After receiving positive feedback from fellow students and athletes at a local crossfit gym, the pair decided to look into what their next steps should be. "I started talking to a professor of entrepreneurship about it, drew up a business plan, got more serious, raised a little bit of money from family and friends," Lewis says. And when they graduated in May 2013, they agreed to dedicate their summer to giving the company a real shot—starting with a Kickstarter campaign. They gave their campaign a $20,000 goal. When it raised close to $55,000 in the allotted time, Lewis decided not to join the hedge fund, Seitz scrapped his plan of teaching neuroscience to Tibetan monks, and the two dedicated themselves to Exo.

It wasn't immediately smooth sailing. The Kickstarter campaign ended in August and they produced their first commercial batch of 50,000 bars in March. Finding a manufacturer proved particularly tricky because there's a small overlap between shellfish allergies and cricket allergies, and companies were unwilling to contaminate their equipment in that way. "We were using crickets and they spend their whole lives trying to keep crickets out of their facilities," Lewis says.

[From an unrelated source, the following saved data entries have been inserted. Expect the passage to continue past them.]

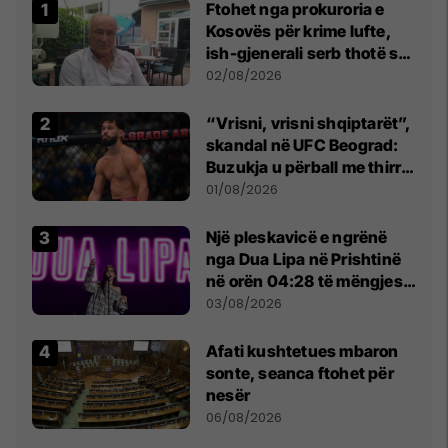
Ftohet nga prokuroria e
Kosovës për krime lufte,
ish-gjenerali serb thotë se
dikush e tradhtoi në
02/08/2026
Beograd
“Vrisni, vrisni shqiptarët”,
skandal në UFC Beograd:
Buzukja u përball me thirrje
anti-shqiptare nga
01/08/2026
tribunat
Një pleskavicë e ngrënë
nga Dua Lipa në Prishtinë
në orën 04:28 të mëngjesit
- dhe bota digjitale serbe
03/08/2026
shpall gjendjen e luftës
Afati kushtetues mbaron
sonte, seanca ftohet për
nesër
06/08/2026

Eventually, Louis and Seitz secured a manufacturer in upstate New York, partnered with some commercial cricket farms to set up separate all-organic facilities for the human-consumption crickets—although Lewis says that's more about consumer perception than necessity—and joined forces with a world-class chef.

Exo Now

After working as Head Chef of R&D at The Fat Duck and Culinary Director at Chipotle, Kyle Connaughton was designing a new curriculum in food science for the Culinary Institute of America when a friend of a friend introduced him to Lewis and Seitz. They expected to be handed off to one of his students, but Connaughton, who had participated in a BBC documentary about eating insects, liked the idea so much he joined the team.

"We knew that if this was gonna work, these bars had to be delicious—at least as far as protein bars go—and they had to taste better than most protein bars in a category that’s comically overcrowded," Lewis says.

Connaughton helped them to do just that. Though they currently have just two flavors—cacao nut and PB&J (there was a cashew ginger bar, which had ardent fans but was discontinued for not having a widespread enough appeal)—there are plans to develop more; blueberry vanilla and apple cinnamon are already in the works. And so far, people have liked what they've tasted: Exo can barely keep up with the demand. Every production run has sold out, with around 90 percent of those sales occuring online.

Being a "weird" food is good for word-of-mouth business (and media attention), but normalizing eating insects would be even better. Lewis compares his hopes for crickets to the trajectory of lobsters, which were once considered prison food, and sushi.

"Our attitude towards these things change," he says. "Granted, lobster took a hundred years. Sushi was introduced in the ‘60s in LA and now you can find a sushi bar in the Glasgow airport. And now, with people’s focus on nose-to-tail dining and farm-to-table cuisine and, I don’t want to sound old, with social media, these things happens quicker. So it’s feasible that the shift we’ve seen with lobster that took 100 years and sushi that took 30 with crickets could take five to 10."